The market’s reaction followed the company’s trading update at 5pm on Thursday, in which the furniture retailer blamed slow growth in retail sales on the labour instability last year. The unrest in labour sectors such as the mining and motor industry affected its ability to collect debt.

Lewis’s revenue for the nine months to December grew by 2.1 percent compared with 6.2 percent in the previous period, with merchandise sales declining by 2.3 percent, compared with a 4.8 percent increase the year before.

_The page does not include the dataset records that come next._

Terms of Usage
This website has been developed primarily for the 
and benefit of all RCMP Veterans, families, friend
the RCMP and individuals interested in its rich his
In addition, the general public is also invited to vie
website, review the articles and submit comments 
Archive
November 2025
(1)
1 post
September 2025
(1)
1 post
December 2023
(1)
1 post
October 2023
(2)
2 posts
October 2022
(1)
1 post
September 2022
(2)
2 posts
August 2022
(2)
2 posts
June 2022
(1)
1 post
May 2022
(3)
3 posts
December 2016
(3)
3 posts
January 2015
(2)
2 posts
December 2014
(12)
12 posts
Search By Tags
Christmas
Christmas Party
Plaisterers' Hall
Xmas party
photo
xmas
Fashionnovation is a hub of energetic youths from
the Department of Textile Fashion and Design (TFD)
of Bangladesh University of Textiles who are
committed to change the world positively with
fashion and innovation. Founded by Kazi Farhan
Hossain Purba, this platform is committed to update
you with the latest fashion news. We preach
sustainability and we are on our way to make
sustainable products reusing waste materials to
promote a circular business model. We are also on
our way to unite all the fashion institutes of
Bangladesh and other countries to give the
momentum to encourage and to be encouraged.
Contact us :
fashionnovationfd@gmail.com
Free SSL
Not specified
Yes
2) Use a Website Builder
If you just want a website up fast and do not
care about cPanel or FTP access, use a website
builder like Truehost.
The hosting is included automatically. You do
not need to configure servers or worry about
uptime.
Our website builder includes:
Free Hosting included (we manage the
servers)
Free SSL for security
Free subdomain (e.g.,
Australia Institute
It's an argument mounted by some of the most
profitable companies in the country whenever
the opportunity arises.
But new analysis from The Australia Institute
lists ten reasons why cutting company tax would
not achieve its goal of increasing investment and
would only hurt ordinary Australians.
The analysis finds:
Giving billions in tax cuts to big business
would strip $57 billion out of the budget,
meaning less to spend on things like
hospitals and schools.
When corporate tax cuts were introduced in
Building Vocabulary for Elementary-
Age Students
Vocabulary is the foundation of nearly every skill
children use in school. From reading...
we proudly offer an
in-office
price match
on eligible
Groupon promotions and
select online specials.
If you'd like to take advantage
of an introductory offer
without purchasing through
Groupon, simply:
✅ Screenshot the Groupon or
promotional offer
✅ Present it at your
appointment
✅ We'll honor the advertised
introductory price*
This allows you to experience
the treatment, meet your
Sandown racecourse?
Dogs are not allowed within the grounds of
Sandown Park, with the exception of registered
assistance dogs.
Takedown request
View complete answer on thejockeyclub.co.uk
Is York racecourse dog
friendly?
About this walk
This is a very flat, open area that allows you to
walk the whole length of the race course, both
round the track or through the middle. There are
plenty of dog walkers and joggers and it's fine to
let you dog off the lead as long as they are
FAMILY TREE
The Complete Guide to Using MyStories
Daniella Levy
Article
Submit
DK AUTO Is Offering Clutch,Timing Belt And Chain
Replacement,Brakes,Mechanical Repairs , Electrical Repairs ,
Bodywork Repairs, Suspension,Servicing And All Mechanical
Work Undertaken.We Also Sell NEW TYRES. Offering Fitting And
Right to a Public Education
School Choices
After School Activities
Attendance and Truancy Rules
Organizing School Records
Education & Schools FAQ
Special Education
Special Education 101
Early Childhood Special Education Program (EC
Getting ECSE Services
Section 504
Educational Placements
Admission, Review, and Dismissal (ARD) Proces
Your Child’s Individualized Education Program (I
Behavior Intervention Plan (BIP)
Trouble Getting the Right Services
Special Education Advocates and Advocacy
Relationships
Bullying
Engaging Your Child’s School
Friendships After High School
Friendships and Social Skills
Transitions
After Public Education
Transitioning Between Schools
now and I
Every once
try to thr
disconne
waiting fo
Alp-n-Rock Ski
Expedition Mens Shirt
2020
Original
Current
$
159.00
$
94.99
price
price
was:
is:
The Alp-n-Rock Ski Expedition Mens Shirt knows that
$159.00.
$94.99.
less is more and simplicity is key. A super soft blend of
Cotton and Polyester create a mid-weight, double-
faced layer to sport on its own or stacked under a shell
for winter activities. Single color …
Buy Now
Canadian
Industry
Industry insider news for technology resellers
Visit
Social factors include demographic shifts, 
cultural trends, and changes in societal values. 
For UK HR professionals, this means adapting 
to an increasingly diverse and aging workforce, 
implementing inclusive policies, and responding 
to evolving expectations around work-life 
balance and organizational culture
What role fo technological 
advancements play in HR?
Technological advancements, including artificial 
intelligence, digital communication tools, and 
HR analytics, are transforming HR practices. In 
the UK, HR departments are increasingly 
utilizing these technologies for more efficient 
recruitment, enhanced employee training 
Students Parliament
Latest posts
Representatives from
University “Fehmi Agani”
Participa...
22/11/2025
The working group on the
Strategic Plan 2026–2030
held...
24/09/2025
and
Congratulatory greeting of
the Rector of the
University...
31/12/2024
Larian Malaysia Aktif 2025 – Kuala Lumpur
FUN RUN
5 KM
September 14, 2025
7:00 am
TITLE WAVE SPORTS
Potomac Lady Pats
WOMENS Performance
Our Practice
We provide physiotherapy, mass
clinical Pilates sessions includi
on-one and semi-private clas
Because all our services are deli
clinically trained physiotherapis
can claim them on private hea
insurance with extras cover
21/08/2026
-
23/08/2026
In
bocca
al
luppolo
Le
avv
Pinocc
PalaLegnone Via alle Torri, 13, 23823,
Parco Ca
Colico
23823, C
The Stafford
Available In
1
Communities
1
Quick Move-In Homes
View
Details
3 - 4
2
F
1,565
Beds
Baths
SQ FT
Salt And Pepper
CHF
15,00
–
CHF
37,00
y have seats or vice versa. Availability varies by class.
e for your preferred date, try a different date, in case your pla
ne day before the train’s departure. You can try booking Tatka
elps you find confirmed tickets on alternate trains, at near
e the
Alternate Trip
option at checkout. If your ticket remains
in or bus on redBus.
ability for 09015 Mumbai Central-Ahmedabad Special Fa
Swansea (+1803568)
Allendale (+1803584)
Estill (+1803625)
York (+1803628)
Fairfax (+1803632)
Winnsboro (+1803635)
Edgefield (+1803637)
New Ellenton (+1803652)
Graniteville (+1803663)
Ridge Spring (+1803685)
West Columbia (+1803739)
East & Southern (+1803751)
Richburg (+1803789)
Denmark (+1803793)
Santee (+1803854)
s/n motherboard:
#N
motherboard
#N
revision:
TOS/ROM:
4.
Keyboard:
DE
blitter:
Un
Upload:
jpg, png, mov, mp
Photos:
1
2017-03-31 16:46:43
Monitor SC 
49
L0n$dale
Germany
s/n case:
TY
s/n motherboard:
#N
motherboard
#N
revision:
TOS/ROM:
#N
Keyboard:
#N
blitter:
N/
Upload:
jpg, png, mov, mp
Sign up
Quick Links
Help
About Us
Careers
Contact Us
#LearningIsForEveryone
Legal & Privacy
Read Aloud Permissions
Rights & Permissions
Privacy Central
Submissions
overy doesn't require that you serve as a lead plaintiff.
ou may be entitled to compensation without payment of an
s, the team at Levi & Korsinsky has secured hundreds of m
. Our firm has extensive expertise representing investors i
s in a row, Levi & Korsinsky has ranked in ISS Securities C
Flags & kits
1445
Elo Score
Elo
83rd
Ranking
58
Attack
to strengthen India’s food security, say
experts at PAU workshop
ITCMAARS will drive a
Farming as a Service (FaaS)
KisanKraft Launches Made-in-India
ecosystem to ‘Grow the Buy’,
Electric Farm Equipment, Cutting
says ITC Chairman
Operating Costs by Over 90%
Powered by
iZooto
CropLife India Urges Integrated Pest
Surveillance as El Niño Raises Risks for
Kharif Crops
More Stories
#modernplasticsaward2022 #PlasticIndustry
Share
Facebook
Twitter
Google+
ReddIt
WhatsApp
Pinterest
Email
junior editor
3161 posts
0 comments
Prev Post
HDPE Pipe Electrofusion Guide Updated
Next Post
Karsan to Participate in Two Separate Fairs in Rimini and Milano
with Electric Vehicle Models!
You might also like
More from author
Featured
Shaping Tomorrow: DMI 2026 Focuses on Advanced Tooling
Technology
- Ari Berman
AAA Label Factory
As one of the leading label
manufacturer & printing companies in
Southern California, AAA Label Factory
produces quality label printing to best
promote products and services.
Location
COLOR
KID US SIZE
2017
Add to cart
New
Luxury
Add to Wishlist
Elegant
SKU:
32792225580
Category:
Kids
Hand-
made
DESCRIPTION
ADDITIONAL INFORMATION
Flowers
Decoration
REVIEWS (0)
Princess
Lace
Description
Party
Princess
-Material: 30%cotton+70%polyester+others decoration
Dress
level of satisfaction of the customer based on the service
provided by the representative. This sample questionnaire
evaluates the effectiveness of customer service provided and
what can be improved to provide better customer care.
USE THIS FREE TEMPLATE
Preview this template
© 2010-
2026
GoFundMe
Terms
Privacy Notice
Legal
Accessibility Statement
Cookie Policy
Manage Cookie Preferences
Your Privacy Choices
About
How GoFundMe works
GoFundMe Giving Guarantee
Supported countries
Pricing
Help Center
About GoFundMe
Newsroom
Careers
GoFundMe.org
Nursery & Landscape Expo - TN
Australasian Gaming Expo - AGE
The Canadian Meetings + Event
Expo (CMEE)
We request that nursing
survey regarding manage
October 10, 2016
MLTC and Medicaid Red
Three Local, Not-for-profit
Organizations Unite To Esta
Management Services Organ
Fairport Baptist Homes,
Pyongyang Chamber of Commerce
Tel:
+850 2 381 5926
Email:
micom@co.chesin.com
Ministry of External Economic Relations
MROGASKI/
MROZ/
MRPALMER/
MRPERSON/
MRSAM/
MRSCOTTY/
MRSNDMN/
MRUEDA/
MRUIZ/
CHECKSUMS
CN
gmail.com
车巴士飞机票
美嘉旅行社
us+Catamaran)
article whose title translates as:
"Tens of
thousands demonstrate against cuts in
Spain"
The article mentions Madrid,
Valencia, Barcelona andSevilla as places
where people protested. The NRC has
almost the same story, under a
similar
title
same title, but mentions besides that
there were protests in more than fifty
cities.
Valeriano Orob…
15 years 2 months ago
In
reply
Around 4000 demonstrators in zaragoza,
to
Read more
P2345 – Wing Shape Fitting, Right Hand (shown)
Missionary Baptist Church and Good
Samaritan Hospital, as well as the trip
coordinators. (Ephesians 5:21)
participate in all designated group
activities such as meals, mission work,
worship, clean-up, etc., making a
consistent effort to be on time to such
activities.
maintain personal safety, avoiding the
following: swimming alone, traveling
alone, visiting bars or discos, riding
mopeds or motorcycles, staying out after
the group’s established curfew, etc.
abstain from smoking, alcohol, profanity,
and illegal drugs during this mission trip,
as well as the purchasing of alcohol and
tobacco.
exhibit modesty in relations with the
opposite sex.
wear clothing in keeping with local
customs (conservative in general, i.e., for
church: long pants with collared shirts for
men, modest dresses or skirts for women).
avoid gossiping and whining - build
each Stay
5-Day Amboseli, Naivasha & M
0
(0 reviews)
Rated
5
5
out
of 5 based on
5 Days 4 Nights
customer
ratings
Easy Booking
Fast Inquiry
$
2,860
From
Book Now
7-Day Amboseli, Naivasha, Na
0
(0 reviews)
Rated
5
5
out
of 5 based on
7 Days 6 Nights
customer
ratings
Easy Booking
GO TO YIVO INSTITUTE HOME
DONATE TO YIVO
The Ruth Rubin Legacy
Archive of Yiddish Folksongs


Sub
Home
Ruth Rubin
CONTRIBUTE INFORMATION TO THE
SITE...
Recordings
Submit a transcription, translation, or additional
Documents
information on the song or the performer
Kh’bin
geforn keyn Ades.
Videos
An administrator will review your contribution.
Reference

Debtors costs for the period increased by 30 percent, in line with the rise in debtors costs reported at half year, Lewis said. Revenue for the quarter to December declined by 1.5 percent, with merchandise sales down 6.3 percent.

Lewis’s competitor Ellerines is also in trouble and was on the verge of being sold by its owner, African Bank Investments Limited (Abil). However, the bank said last week that it planned to “fix” Ellerines, preferably with a retail partner.

The retailer had faced a difficult trading environment, which resulted in Abil taking a R4.6 billion impairment on the unprofitable Ellerines in October and risked another R800 million write-down this year, chief financial officer Nithia Nalliah said last week.

Abil has entered into partnership talks to conclude an appropriate, strategic relationship with a new retailer for Ellerines. This would be done as part of a three-year turnaround plan for the bank. Abil gained 5.42 percent to R10.70 on Friday. – Nompumelelo Magwaza.